Your task
Render each line of the material below as a Markdown table with two columns, Row and Line, giving each row a number and omitting blank lines. Leave the pictures out of the answer.

Given data
+++

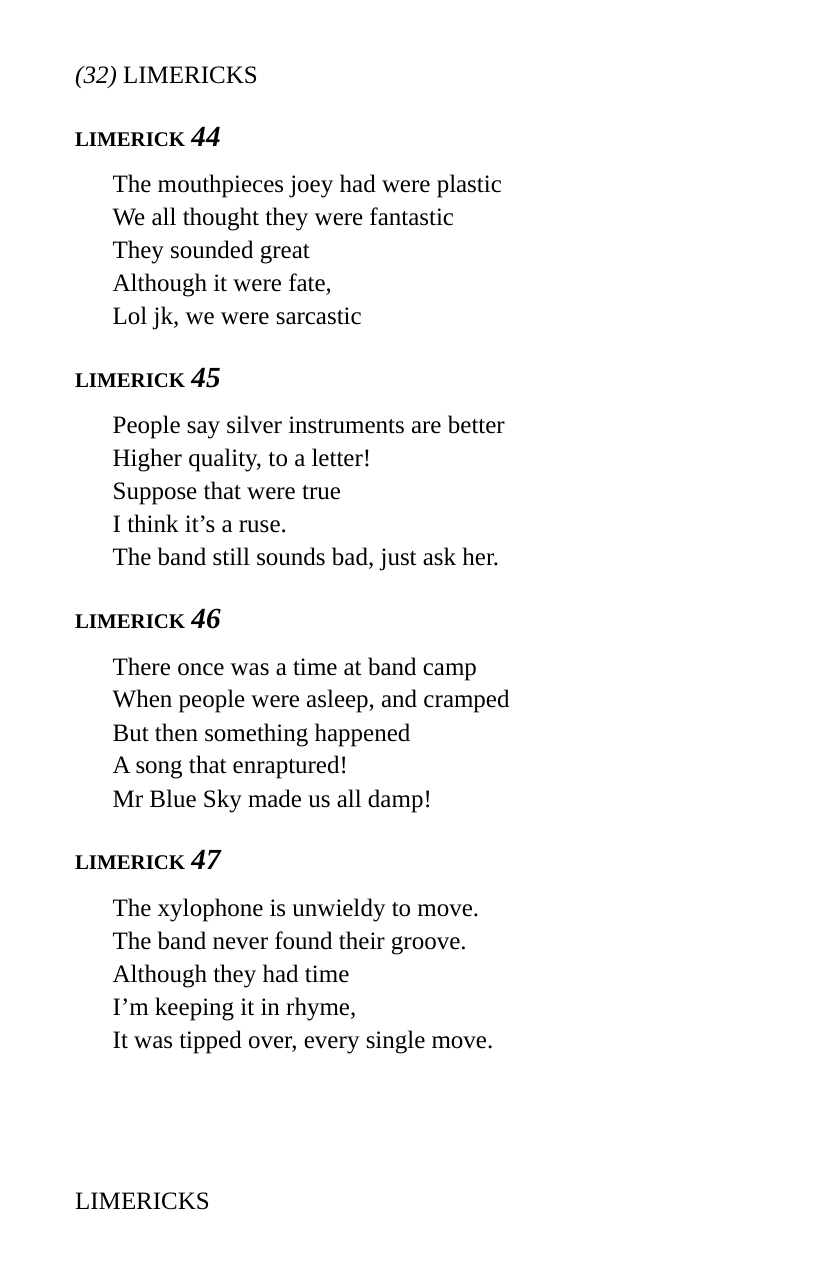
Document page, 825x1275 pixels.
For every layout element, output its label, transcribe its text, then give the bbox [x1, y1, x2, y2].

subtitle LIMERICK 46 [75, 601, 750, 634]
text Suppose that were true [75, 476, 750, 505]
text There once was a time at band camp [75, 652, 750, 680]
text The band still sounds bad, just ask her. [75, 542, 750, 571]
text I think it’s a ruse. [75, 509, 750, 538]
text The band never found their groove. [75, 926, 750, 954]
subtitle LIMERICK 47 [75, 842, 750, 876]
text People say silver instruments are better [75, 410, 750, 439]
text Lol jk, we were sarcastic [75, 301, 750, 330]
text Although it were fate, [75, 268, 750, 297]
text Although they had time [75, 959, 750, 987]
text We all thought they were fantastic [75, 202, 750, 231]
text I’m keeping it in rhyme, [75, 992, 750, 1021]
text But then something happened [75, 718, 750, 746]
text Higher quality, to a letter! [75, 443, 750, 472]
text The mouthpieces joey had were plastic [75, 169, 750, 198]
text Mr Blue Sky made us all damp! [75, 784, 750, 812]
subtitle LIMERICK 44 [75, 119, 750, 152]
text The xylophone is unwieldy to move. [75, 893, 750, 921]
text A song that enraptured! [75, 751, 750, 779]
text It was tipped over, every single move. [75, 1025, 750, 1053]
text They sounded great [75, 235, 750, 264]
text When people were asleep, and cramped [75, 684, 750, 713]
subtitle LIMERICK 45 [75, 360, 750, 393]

+++

Written answer
| Row | Line |
|---|---|
| 1 | Document page, 825x1275 pixels. |
| 2 | For every layout element, output its label, transcribe its text, then give the bbox [x1, y1, x2, y2]. |
| 3 | subtitle LIMERICK 46 [75, 601, 750, 634] |
| 4 | text Suppose that were true [75, 476, 750, 505] |
| 5 | text There once was a time at band camp [75, 652, 750, 680] |
| 6 | text The band still sounds bad, just ask her. [75, 542, 750, 571] |
| 7 | text I think it’s a ruse. [75, 509, 750, 538] |
| 8 | text The band never found their groove. [75, 926, 750, 954] |
| 9 | subtitle LIMERICK 47 [75, 842, 750, 876] |
| 10 | text People say silver instruments are better [75, 410, 750, 439] |
| 11 | text Lol jk, we were sarcastic [75, 301, 750, 330] |
| 12 | text Although it were fate, [75, 268, 750, 297] |
| 13 | text Although they had time [75, 959, 750, 987] |
| 14 | text We all thought they were fantastic [75, 202, 750, 231] |
| 15 | text I’m keeping it in rhyme, [75, 992, 750, 1021] |
| 16 | text But then something happened [75, 718, 750, 746] |
| 17 | text Higher quality, to a letter! [75, 443, 750, 472] |
| 18 | text The mouthpieces joey had were plastic [75, 169, 750, 198] |
| 19 | text Mr Blue Sky made us all damp! [75, 784, 750, 812] |
| 20 | subtitle LIMERICK 44 [75, 119, 750, 152] |
| 21 | text The xylophone is unwieldy to move. [75, 893, 750, 921] |
| 22 | text A song that enraptured! [75, 751, 750, 779] |
| 23 | text It was tipped over, every single move. [75, 1025, 750, 1053] |
| 24 | text They sounded great [75, 235, 750, 264] |
| 25 | text When people were asleep, and cramped [75, 684, 750, 713] |
| 26 | subtitle LIMERICK 45 [75, 360, 750, 393] |